Alec Baldwin will be parking his butt in anger management after pleading guilty Wednesday to harassment in a dispute over a parking spot.

In addition to agreeing on the classes, the quick-tempered actor, 60, will also pay $120, the New York Post reported.

The actor, best known recently for impersonating Donald Trump on “Saturday Night Live,” originally faced misdemeanor assault and harassment charges after allegedly punching Wojciech Cieszkowski in a Nov. 2 scuffle over a parking spot in New York’s Greenwich Village. The “30 Rock” alum denied hitting Cieszkowski and told police that a family member was saving the spot when a man in a Saab pulled into it.

However, the actor admitted in court papers that he pushed Cieszkowski.

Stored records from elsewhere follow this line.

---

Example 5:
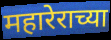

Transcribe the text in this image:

महारेराच्याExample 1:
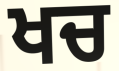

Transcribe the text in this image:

ਖਚ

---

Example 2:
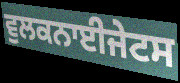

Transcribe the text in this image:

ਵੁਲਕਨਾਈਜੇਟਸ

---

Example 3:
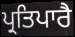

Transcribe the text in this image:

ਪ੍ਰਤਿਪਾਰੈ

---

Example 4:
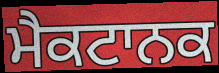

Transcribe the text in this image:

ਮੈਕਟਾਨਕ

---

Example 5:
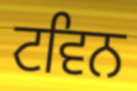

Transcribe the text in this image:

ਟਵਿਨ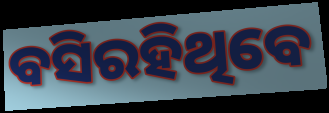
ବସିରହିଥିବେ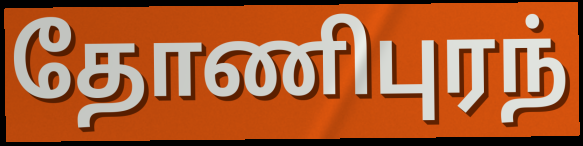
தோணிபுரந்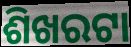
ଶିଖରଟା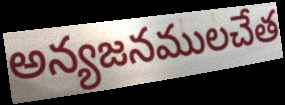
అన్యజనములచేత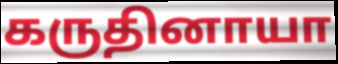
கருதினாயா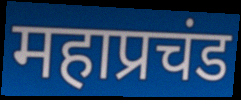
महाप्रचंडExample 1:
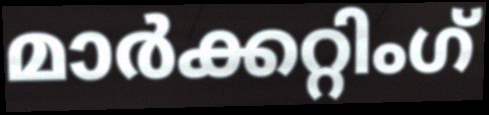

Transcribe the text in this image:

മാർക്കറ്റിംഗ്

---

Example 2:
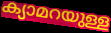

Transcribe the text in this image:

ക്യാമറയുള്ള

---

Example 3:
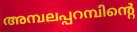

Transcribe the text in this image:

അമ്പലപ്പറമ്പിന്റെ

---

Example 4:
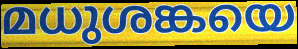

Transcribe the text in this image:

മധുശങ്കയെ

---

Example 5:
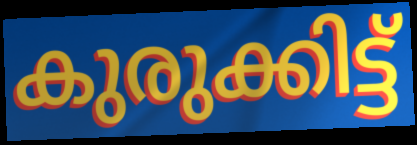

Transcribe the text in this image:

കുരുക്കിട്ട്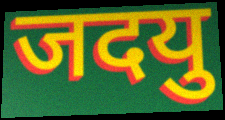
जदयु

Baldwin previously entered a not guilty plea to charges in a November court appearance.

Baldwin has to finish the anger management course before a court date in late March, the Post noted.

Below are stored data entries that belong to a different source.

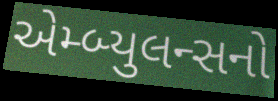
એમ્બ્યુલન્સનો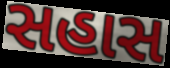
સહાસ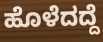
ಹೊಳೆದದ್ದೆ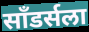
साँडर्सला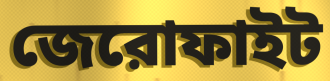
জেরোফাইটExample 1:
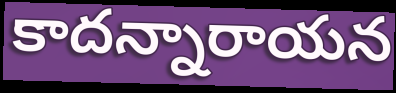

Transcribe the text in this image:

కాదన్నారాయన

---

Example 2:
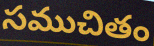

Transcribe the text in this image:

సముచితం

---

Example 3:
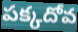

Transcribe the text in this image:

పక్కదోవ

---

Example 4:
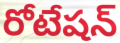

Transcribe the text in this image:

రోటేషన్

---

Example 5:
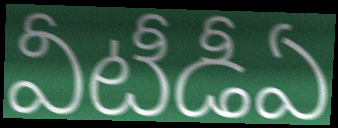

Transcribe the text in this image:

వీటీడీఏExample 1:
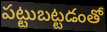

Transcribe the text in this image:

పట్టుబట్టడంతో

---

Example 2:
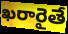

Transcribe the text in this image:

ఖరారైతే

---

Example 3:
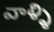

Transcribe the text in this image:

వాళ్ళి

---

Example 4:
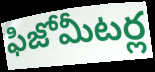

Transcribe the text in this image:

ఫిజోమీటర్ల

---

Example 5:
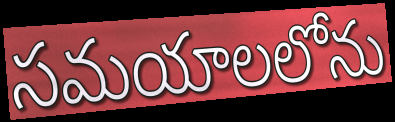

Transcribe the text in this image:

సమయాలలోనుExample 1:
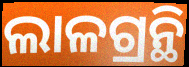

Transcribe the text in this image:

ଲାଳଗ୍ରନ୍ଥି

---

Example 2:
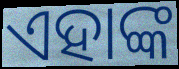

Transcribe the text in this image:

ଏହାଙ୍କ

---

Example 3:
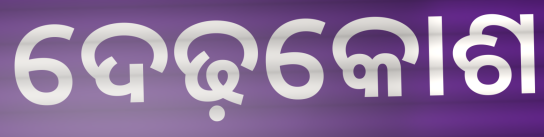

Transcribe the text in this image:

ଦେଢ଼କୋଶ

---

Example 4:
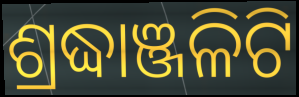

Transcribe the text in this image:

ଶ୍ରଦ୍ଧାଞ୍ଜଳିଟି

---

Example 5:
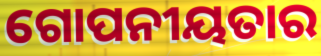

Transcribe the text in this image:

ଗୋପନୀୟତାରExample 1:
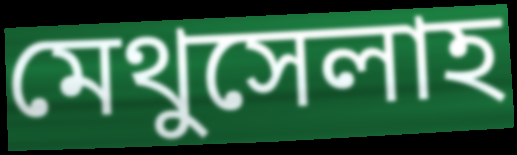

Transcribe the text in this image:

মেথুসেলাহ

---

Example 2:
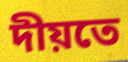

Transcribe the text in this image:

দীয়তে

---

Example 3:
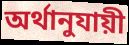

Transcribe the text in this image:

অর্থানুযায়ী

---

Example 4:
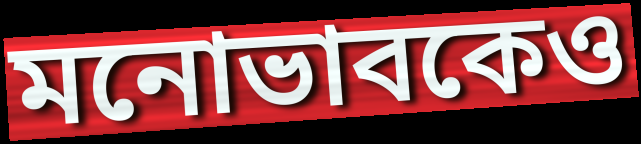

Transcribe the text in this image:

মনোভাবকেও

He reported some of the developments on Twitter, complaining that the press congregated outside his courtroom and ignored three murder trials in the same building. He also reiterated that he did not punch the man.

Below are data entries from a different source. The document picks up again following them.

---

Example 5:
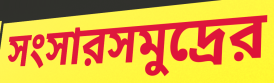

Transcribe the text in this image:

সংসারসমুদ্রের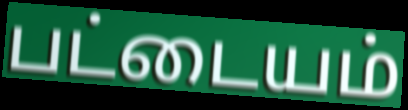
பட்டையம்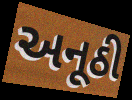
અનૂઠી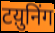
टय़ुनिंगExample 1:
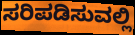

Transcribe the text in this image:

ಸರಿಪಡಿಸುವಲ್ಲಿ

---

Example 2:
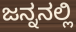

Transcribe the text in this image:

ಜನ್ನನಲ್ಲಿ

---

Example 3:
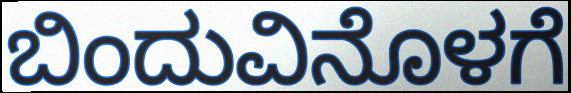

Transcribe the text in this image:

ಬಿಂದುವಿನೊಳಗೆ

“Nothing that resembles justice ever enters or leaves any courtroom in this country,” he wrote in another tweet.

Baldwin’s quick trigger has been in the news before. In 2014, the actor was charged with disorderly conduct for arguing with police officers after allegedly riding his bicycle the wrong way on Fifth Avenue in Manhattan. And in 2013 he received backlash for saying an anti-gay slur to a photographer trying to take a picture of his family.